Relationships are strange things, and sometimes it baffles me that they exist at all. When everyone's pretty much the same messed-up piece of work, with variations, how can we actually love somebody? And when the expectations of any two people in a relationship are inevitably different, how remarkable it is that any common ground they find is sustainable. And isn't it a paradox that you could be involved in a beautiful relationship in which you love unconditionally, but because it is trapped with a straitjacketed category like 'marriage' or 'platonic friendship', it has limits enforced on it, artificial constraints that distort its truth?

All apropos of nothing, of course, and not stuff I'll write more about on this blog. But I was rather pleased to find a great post by Falstaff in which he expounds rather well on similar matters. He writes:
Is it just that in an age obsessed with menus, with choices, with the drop-down box, we have turned even love into a multiple choice question? "How do you feel about this person? Are you a) a friend b) a lover c) a brother or d) a father". What about none of the above? What about Other (please specify)? What about feelings that are open-ended?
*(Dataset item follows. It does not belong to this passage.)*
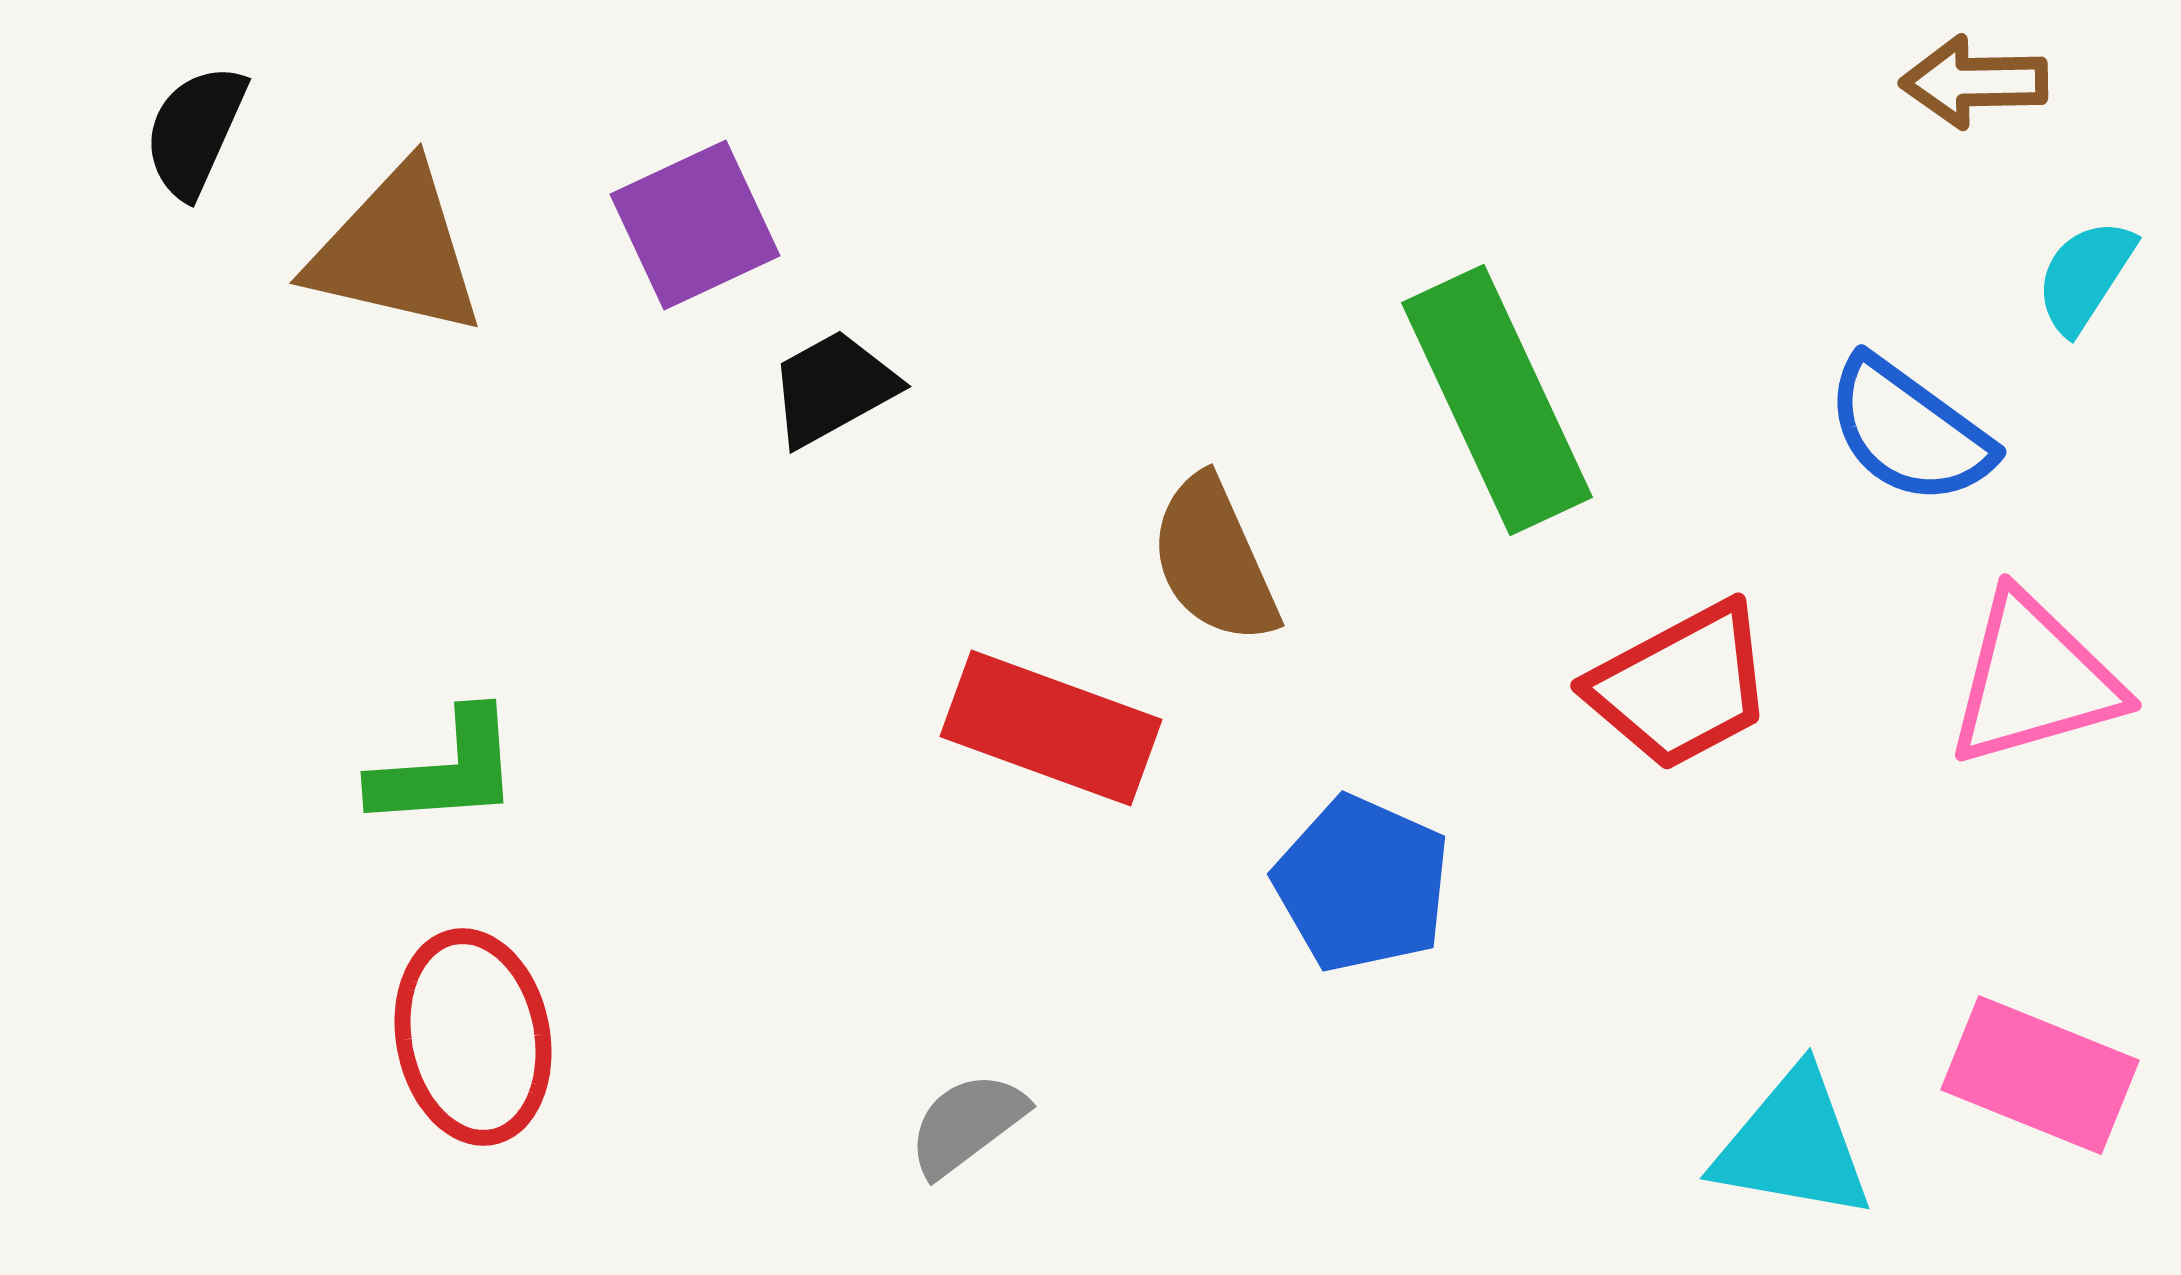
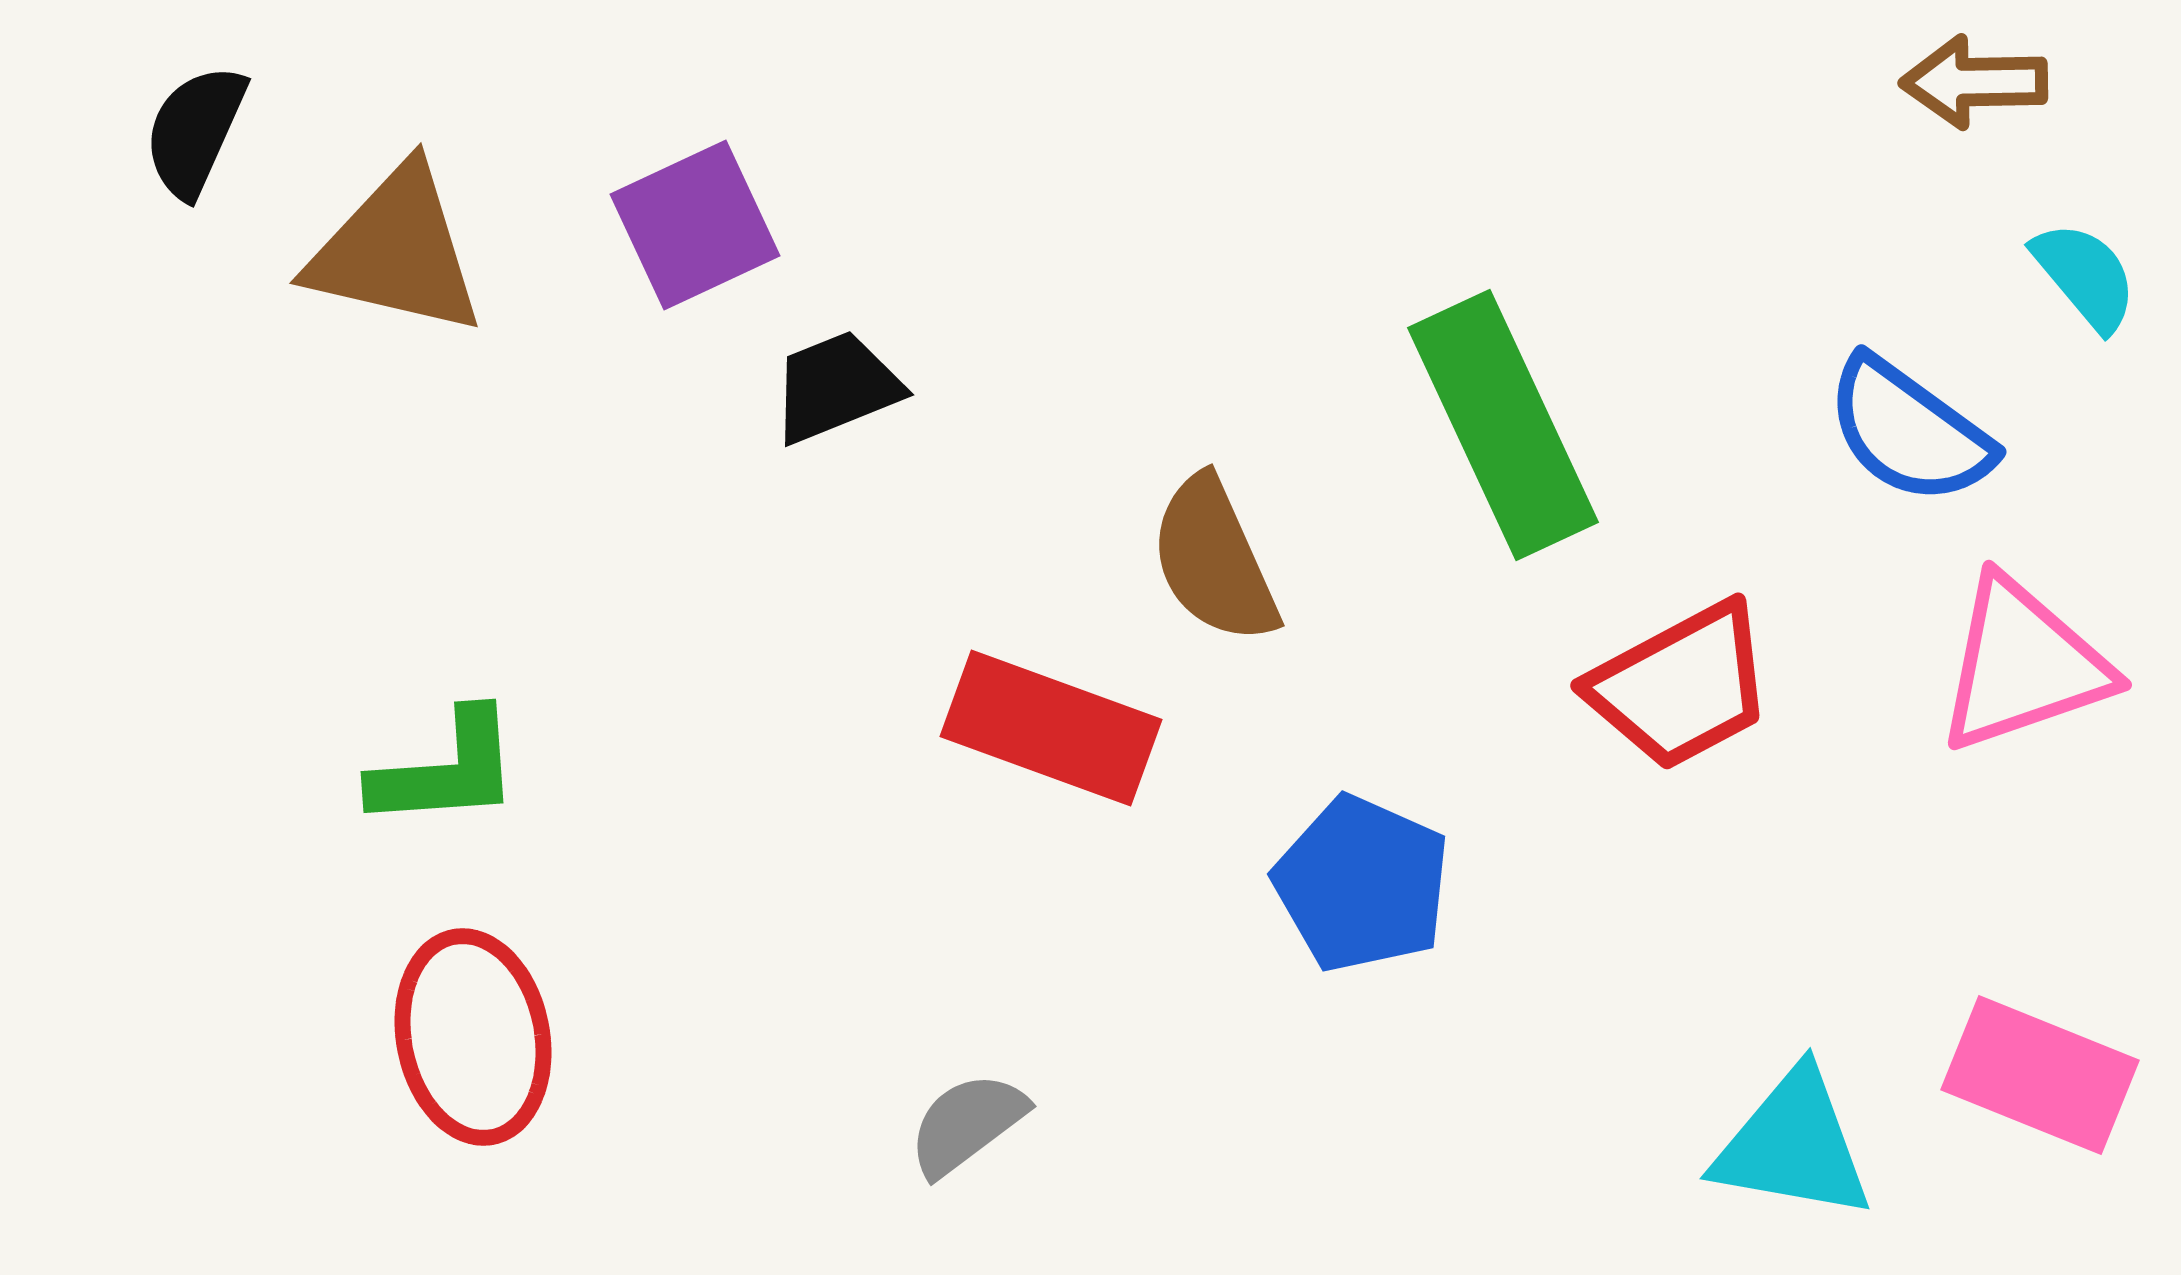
cyan semicircle: rotated 107 degrees clockwise
black trapezoid: moved 3 px right, 1 px up; rotated 7 degrees clockwise
green rectangle: moved 6 px right, 25 px down
pink triangle: moved 11 px left, 15 px up; rotated 3 degrees counterclockwise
Or is it that we have been so poisoned by reason, by our quest for explicability, that the apprehension of another human being in his or her specificity has become impossible for us, and that we can only love people (as we may only hate them) by converting them into abstractions, into the idea of the other rather than the other itself? That having to face up to the reality of who the other person is, to their infinite humanity, is more than we are capable of, so that just as we must ignore what is human about someone to hate him or her, we must also ignore the details of the person we care for, in order to love them? Is this why we give names to our feelings - because we cannot experience them unless they are made intelligible to us, like a child who cannot eat his dinner unless it is cut into bite sized pieces?
Actually, we view not just relationships but all the world around us in "bite-sized pieces," because of our "quest for explicability" and an inability to fathom the true complexity of the world. So we see patterns where there are none, and fit all kinds of phenomena into a worldview we use, in part, to define who we are. But all common worldviews are somewhat simplistic, and putting a finger on who we are, is, well, a rather complex matter as well.

This is the paragraph where I could start to ramble self-importantly. Before that happens, I'll end this post.